Trío de amor y de muerte
Los cadáveres están hacinados
cerca de los cañones o esparcidos
sobre el pastizal de los altozanos,
todavía calientes. Se oyen quejidos
ahogados. Entre el humo de las piras
y la pólvora, se adivinan brazos,
piernas, cabezas, intestinos, tiras
de piel, sustancias confusas, retazos
de carne y hueso e insolente gelatina
gris confundida con las bayonetas,
los cascos de guerra y una chamusquina
de camisas escarlatas. Inquietas
corrientes nacen de los cuerpos rotos
y, tras formar cascadas de mutismo,
tiñen un arroyo que cruza ignotos
territorios y se hunde en un abismo
grana. Dormita Muerte (una leve
sonrisa en los labios) sobre un camastro
de despojos que suaviza el relieve,
bajo una vieja estatua de alabastro.
Marte contempla la escena desde una
cumbre cercana. ¿No deseaba Muerte
una gran prueba de amor?: por fortuna,
aquí estaba. Como con una suerte
de desidia fatal, ella se levanta
serena, arrogante. Aún resuenan
en sus oídos gritos de la garganta
de la batalla, ecos que gangrenan
las raíces de los árboles. Suspira:
“Plutón, ¿Qué otra prueba puedes pedirme?
Marte me ama, y su loco amor, ¡mira!,
he utilizado en tu provecho, firme
e infernal rey”. Negros pájaros chillan
desde diferentes puntos del cielo,
amparados en el humo. Retrillan
resueltos corceles libres el suelo
plagado de agonizantes. Ve Marte
una sombra alargada y corre presto
a buscarla. Su camino comparte
flores con miradas vacías y un gesto
común de desesperación. Transita
entre los restos y pisa fangales
tibios donde concurren la inaudita
presencia de criterios demenciales
y la más usual de vísceras.

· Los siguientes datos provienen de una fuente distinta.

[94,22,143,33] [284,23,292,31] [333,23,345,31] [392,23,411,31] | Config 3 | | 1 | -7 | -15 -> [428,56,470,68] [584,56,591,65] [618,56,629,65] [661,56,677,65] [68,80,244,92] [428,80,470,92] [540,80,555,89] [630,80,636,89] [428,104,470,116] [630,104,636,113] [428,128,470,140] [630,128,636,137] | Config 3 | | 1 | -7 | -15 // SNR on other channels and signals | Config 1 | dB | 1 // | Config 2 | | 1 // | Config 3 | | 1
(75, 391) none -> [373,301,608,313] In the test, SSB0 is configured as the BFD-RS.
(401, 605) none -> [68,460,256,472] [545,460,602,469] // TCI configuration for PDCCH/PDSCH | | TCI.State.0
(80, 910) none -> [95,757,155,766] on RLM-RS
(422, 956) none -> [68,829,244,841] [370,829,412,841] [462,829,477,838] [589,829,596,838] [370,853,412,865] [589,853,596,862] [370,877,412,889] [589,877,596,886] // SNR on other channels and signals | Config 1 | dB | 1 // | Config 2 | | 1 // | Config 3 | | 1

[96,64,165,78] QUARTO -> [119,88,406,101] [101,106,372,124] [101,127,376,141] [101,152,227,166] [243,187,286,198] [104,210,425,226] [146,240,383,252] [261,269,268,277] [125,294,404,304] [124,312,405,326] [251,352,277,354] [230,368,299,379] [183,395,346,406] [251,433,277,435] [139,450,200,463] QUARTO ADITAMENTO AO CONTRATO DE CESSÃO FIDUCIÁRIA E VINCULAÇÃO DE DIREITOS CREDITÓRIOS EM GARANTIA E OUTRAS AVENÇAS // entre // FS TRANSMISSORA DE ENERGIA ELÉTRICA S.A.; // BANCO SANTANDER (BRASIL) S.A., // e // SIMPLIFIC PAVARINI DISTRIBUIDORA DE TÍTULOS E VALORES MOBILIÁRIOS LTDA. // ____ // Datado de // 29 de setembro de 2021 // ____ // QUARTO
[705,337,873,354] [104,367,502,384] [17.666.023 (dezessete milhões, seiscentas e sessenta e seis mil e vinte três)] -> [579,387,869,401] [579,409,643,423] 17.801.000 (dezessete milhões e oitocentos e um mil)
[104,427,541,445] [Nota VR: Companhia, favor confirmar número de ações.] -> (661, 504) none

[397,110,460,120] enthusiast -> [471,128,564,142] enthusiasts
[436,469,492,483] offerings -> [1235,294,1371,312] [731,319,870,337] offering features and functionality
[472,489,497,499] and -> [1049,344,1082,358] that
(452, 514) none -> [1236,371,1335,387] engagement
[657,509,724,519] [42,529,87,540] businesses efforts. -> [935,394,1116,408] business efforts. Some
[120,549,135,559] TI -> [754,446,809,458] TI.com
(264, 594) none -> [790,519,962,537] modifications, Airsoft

Llega
muy fatigado hasta Muerte. “Señora
de la vida, Majestad de mi ciega
pesadumbre, como leal poseedora
de mi voluntad, me pediste un río
de sangre con el que saciar tu sed.
Está cumplida mi manda, confío
en que lo veas y aguardo tu merced:
he aquí este cauce horrible que me llena
de vergüenza. Mas, por ti, hecho está
y bien hecho". Sonríe Muerte, obscena:
“¡Ignorante guerrero! ¿Calmará
mi sed un torrente? ¿Acaso olvidas
que mi sed es eterna? Evapórate,
déjame contemplar las escondidas
bondades del paisaje. Asesórate
antes de tratar conmigo otra vez.
Vete”. Marte se marcha atormentado.
Cuando sus gritos –plenos de acidez-
no franquean el cuerpo desdibujado
de la niebla, clama Muerte: “Plutón,
¡oh, mi amado señor! Me prometiste
tu amor como original colofón
permitido al mío, y me propusiste
que probara mi amor con un presente
palmario. Estas son las almas para
tu hoguera. Nunca fue tan evidente
un amor. Ahora, respeta tu clara
promesa y concédeme el fabuloso
deleite de ser tu amante”. El suelo
se abre con escándalo, ominoso.
En las grietas enormes cae un revuelo
de cuerpos, estandartes y cañones.
Desde el fondo de la Tierra, la voz
de Plutón resuena: “Tengo misiones
más gratas que la de avistar tu atroz
rostro. Bien, sé que me amas. Sin embargo,
¡qué necia eres! ¿Me demuestras tu amor
para que te ame? Tu cariño amargo,
¿quién lo puso en duda? No soy traidor:
siempre estuvo dentro de mí el problema.
Y yo no puedo amarte: el amor
vive en el cielo y mi gran anatema
es ser rey del infierno. Soy acreedor
permanente de infelicidad. Vete.
Estoy condenado a la soledad.
Estoy forzado a darme este banquete.
Márchate y déjame con la lealtad
de mis muertos”. Muerte se va vacía,
y debido a su gigantesca talla,
cuando desaparece, todavía
su sombra cubre el campo de batalla.